It seems a game is being played. The game may go something like this. You get billed 4500 for a colonoscopy. Your insurer actually pays $2500, by prior arrangement with the provider, but leads you to believe they paid $4500. The AMA then testifies to Congress that physicians are being underpaid by 40%. etc. Ditto with drug costs. It seems the whole enterprise may be one giant scam. Most insurers don't explain bills very thoroughly, particularly the billing codes used. This makes it very difficult to have proper patient oversight of billing. Patients are being kept in the dark, so to speak. Is this intentional. I wonder? We need a brighter light shining on the entire medical industry. Something is clearly wrong.
First of all it isn't hidden, it right there on my insurance statement I get for every time I see the doctor. Secondly providers do take losses on gov't paid patients and this is the reason for the silly billing. http://www.nytimes.com/2011/06/16/health/policy/16medicaid.html?pagewanted=all
From New Jersey to California, state officials are bracing for the end to more than $90 billion in federal largess specifically designated for Medicaid. To hold down costs, states are cutting Medicaid payments to doctors and hospitals, limiting benefits for Medicaid recipients, reducing the scope of covered services, requiring beneficiaries to pay larger co-payments and expanding the use of managed care.
As a result, costs can be expected to rise in other parts of the health care system. Cuts in Medicaid payments to doctors, for example, make it less likely that they will accept Medicaid patients and more likely that people will turn to hospital emergency rooms for care. Hospitals and other health care providers often try to make up for the loss of Medicaid revenue by increasing charges to other patients, including those with private insurance, experts say.
There can be no real market as long as gov't tells producers what they should produce and what they can get paid for it.
BTW you don't know how old I am and it doesn't matter. It is logcal fallacy that age of the person has anything to do with the merit of an argument. FYI Einstein's best work was when he was about 22 years old.

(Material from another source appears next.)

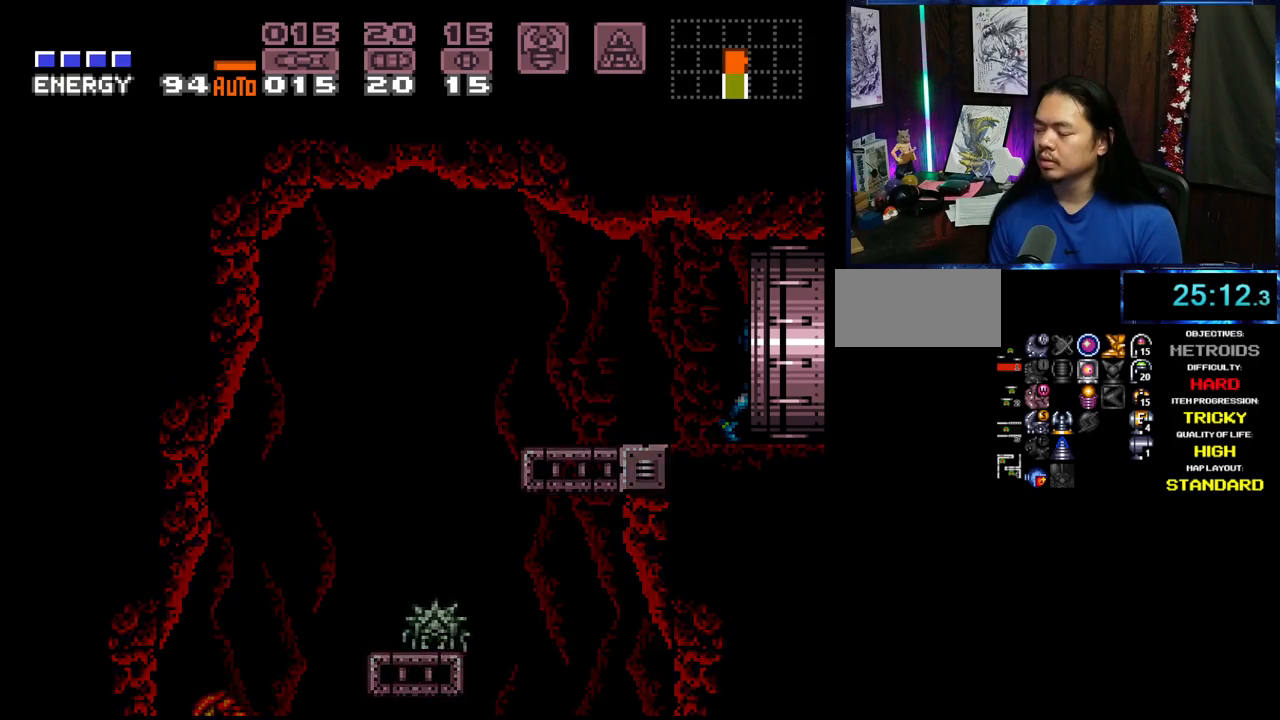
{"dt_ms": 500, "buttons": ["A"], "events": []}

When it comes to painful but needed decisions, the best people to make them are those removed from the immediate situation. That's why generals are usually in the rear area and others are dying up front. Not always best of course, but as with most things like this the alternative is worse. An 80 year old man is going to tell you that the $25K/year (add in SSI and you get probably something near $40K/year) the government spends on every single one of them is worth every penny even though they never paid as much in taxes over their lifetimes. It's called conflict of interest and is as old as humanity. Of course us younger people think it is mighty selfish to bankrupt the people you leave behind with your own health care, yet for some odd reason the discussion always gets stopped by lefty shout downs about health care rights, killing old people, etc. Therefore it is going to take someone younger and wiser to stop this nonsense if it is stopped at all. It is going to take someone strong to tell people that you do not have a right to take more than you gave just so you can live longer.
The left used to think gov't programs, entitlements, and other people's money is the answer to all humanity's problems. Now we have begun a dangerous new phase where the left thinks their chosen people have a right to future generations money.